Relevant product category holidays — Maybe there's a holiday that makes sense for your industry - World Password Day for 1Password, for instance, was one we didn’t want to forget.
Company milestones - Celebrating and advertising your company's momentum is a great marketing opportunity. Examples were activities when we passed 10,000 customers at Atlassian or Tackle.io’s recent announcement of passing $100B in transaction volume on the clouds. Often, these are buried in a founder or finance person’s head until after they come and surprise us with a big launch fire drill. Look ahead each year and see what might be available for promotion.
Product launches - Most important category! Everyone needs to plan around these. But it would be great if product could also plan to launch around big market moments like user conferences or industry conferences. Sharing our plans x-silo helps make this possible.
Company events - User conferences, Sales Kick-Offs, Roadshow tours, etc.
Major industry conferences - You should add anywhere you’re a speaker or anywhere you’re concerned that competitors might be launching news or the market will have buzz around you. Even if you’re not sponsoring, but it’s a big one on your radar, consider adding it.
Competitors’ conferences or big announcements - These are easy to lose track of in the flurry of everything, and sometimes, as with product announcements, you might not have much visibility. But to the degree you can research, capture, and plan around them!
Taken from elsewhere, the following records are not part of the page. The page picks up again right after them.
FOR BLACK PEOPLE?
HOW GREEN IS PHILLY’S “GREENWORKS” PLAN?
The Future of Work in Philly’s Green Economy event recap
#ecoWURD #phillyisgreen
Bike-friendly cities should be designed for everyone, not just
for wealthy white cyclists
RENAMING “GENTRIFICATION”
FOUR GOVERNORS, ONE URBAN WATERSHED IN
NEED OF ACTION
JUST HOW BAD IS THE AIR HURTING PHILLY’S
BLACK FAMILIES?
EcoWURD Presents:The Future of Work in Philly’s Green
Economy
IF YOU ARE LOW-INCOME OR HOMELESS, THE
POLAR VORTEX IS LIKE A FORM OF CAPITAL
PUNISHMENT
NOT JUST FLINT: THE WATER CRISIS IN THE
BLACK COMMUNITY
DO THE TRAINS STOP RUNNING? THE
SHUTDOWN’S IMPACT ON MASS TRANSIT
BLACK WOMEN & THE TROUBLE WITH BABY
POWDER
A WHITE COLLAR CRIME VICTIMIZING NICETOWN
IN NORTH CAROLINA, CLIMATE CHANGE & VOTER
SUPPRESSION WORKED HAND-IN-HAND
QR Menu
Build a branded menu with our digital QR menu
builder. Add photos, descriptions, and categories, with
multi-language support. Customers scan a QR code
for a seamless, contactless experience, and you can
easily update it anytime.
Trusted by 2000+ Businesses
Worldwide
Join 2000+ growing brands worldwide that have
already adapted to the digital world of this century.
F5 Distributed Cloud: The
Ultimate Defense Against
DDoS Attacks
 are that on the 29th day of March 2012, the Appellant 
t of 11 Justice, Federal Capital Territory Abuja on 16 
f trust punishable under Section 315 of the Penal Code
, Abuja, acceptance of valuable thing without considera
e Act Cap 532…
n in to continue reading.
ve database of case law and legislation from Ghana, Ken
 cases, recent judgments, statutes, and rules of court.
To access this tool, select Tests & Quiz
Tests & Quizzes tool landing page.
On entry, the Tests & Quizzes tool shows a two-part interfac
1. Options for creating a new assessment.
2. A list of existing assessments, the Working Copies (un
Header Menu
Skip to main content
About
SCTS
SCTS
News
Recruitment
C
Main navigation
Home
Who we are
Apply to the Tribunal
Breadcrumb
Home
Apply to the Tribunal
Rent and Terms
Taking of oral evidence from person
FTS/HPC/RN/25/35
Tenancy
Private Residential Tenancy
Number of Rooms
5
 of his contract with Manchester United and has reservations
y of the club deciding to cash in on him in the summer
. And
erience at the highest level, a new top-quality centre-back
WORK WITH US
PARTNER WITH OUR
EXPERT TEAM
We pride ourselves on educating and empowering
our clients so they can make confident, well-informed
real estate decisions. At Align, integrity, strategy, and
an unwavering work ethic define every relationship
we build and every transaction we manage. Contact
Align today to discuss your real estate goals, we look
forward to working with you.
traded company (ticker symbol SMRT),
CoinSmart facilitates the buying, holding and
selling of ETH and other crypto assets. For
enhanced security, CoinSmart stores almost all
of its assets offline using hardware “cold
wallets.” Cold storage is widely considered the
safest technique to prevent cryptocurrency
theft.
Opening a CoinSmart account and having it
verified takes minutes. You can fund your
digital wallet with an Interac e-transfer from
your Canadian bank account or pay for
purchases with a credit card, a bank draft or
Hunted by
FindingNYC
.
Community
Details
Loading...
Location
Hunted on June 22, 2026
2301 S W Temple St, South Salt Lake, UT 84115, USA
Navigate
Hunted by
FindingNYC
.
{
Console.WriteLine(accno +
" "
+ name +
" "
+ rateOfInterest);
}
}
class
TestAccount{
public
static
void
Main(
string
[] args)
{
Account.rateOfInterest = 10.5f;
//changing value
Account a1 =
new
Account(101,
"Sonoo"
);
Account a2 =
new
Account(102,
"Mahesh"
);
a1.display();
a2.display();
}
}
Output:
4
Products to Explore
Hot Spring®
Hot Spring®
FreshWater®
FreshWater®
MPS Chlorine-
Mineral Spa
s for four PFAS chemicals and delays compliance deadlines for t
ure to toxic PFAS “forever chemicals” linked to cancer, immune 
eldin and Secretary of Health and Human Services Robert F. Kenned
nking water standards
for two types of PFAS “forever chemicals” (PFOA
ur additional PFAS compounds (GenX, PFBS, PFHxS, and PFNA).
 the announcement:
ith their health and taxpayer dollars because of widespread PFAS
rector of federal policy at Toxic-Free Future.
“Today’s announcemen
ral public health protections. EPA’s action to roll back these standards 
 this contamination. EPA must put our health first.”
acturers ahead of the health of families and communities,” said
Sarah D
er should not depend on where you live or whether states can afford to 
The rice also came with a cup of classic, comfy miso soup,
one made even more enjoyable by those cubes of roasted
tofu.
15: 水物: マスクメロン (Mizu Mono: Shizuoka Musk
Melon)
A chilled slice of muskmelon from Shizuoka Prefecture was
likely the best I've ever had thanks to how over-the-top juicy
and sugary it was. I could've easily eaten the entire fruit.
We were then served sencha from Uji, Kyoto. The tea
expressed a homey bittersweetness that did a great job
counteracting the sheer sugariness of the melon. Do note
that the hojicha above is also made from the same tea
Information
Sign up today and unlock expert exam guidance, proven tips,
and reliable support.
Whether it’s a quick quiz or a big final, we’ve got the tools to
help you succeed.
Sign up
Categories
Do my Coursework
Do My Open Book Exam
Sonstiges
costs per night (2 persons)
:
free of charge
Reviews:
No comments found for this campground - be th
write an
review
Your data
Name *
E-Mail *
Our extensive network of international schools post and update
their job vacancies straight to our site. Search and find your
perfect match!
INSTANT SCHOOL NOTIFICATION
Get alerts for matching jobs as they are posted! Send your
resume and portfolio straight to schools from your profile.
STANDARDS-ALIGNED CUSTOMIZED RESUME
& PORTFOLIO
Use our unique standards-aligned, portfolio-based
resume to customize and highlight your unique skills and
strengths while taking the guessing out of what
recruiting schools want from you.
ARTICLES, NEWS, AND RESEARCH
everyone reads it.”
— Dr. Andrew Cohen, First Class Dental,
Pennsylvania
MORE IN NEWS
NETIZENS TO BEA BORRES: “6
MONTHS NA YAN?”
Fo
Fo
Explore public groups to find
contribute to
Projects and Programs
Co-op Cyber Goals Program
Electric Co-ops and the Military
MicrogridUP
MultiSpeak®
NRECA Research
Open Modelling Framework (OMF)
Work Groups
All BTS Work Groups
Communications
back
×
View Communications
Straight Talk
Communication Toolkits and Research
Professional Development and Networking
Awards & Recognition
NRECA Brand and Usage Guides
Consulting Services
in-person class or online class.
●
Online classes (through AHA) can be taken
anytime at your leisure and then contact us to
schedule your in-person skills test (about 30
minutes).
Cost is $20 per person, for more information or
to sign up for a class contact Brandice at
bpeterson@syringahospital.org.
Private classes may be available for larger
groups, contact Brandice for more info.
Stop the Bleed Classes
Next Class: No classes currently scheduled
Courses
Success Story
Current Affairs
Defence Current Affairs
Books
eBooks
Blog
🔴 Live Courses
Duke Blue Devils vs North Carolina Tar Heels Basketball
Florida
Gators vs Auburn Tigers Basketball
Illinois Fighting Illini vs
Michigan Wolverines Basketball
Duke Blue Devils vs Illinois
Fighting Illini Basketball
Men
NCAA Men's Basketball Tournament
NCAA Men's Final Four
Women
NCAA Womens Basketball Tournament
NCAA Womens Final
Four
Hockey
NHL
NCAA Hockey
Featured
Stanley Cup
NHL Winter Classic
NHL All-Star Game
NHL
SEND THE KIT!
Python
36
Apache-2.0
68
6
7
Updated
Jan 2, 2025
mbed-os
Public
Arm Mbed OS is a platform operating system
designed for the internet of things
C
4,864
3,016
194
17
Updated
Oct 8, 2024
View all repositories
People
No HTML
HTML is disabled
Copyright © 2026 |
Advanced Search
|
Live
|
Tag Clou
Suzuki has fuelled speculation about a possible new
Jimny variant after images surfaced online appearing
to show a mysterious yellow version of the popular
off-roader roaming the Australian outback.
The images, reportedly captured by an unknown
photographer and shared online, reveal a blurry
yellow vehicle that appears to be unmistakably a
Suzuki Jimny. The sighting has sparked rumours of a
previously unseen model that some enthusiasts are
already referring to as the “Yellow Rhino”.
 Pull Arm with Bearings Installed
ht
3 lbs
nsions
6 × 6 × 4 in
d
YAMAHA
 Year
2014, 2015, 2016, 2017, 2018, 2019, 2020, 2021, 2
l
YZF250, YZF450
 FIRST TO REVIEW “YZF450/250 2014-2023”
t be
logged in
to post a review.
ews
Big HR initiative roll-outs - Sometimes HR has something big they are rolling out that will require help from other teams (a new employer brand, a new DE&I program). Other times, HR will have regular initiatives that just take up a lot of leader time and effort, reducing capacity for other launches (performance reviews, equity evaluations, etc.) Capturing them helps you balance everything on your plate.
Marketing Campaigns - Sharing these ahead of time helps build momentum and visibility and ensure that they are aligned with other big company timing considerations.
Quarterly Business Reviews - Like big HR initiatives, these can reduce capacity. It’s helpful to see them in the context of the month they will impact.
Board Meetings / Calls - One of the most common CEO→CMO fire drills is the last-minute question for the board meeting or call. But these are often scheduled MONTHS in advance. If you have them on the calendar, you can think ahead about what might be needed or reserve some time “just in case”
Big sales moments - Often, I capture sales kickoff in our “events” section, but it might be that you have the need for a sales category for projects that require help from other teams or will impact capacity in sales to, say, roll out a new marketing program.
As companies scale, more and more people are trying to do all sorts of things in all directions. As much as we would like to just “focus on our work,” - a company is an inter-connected web of dependencies. When we plan for all the ‘big things’ where we need one another’s help, we can avoid more fire drills, deliver higher-quality work, and ensure that we’re prioritizing the right thing at the right time.
Thoughts? What else would you track on a buzz calendar?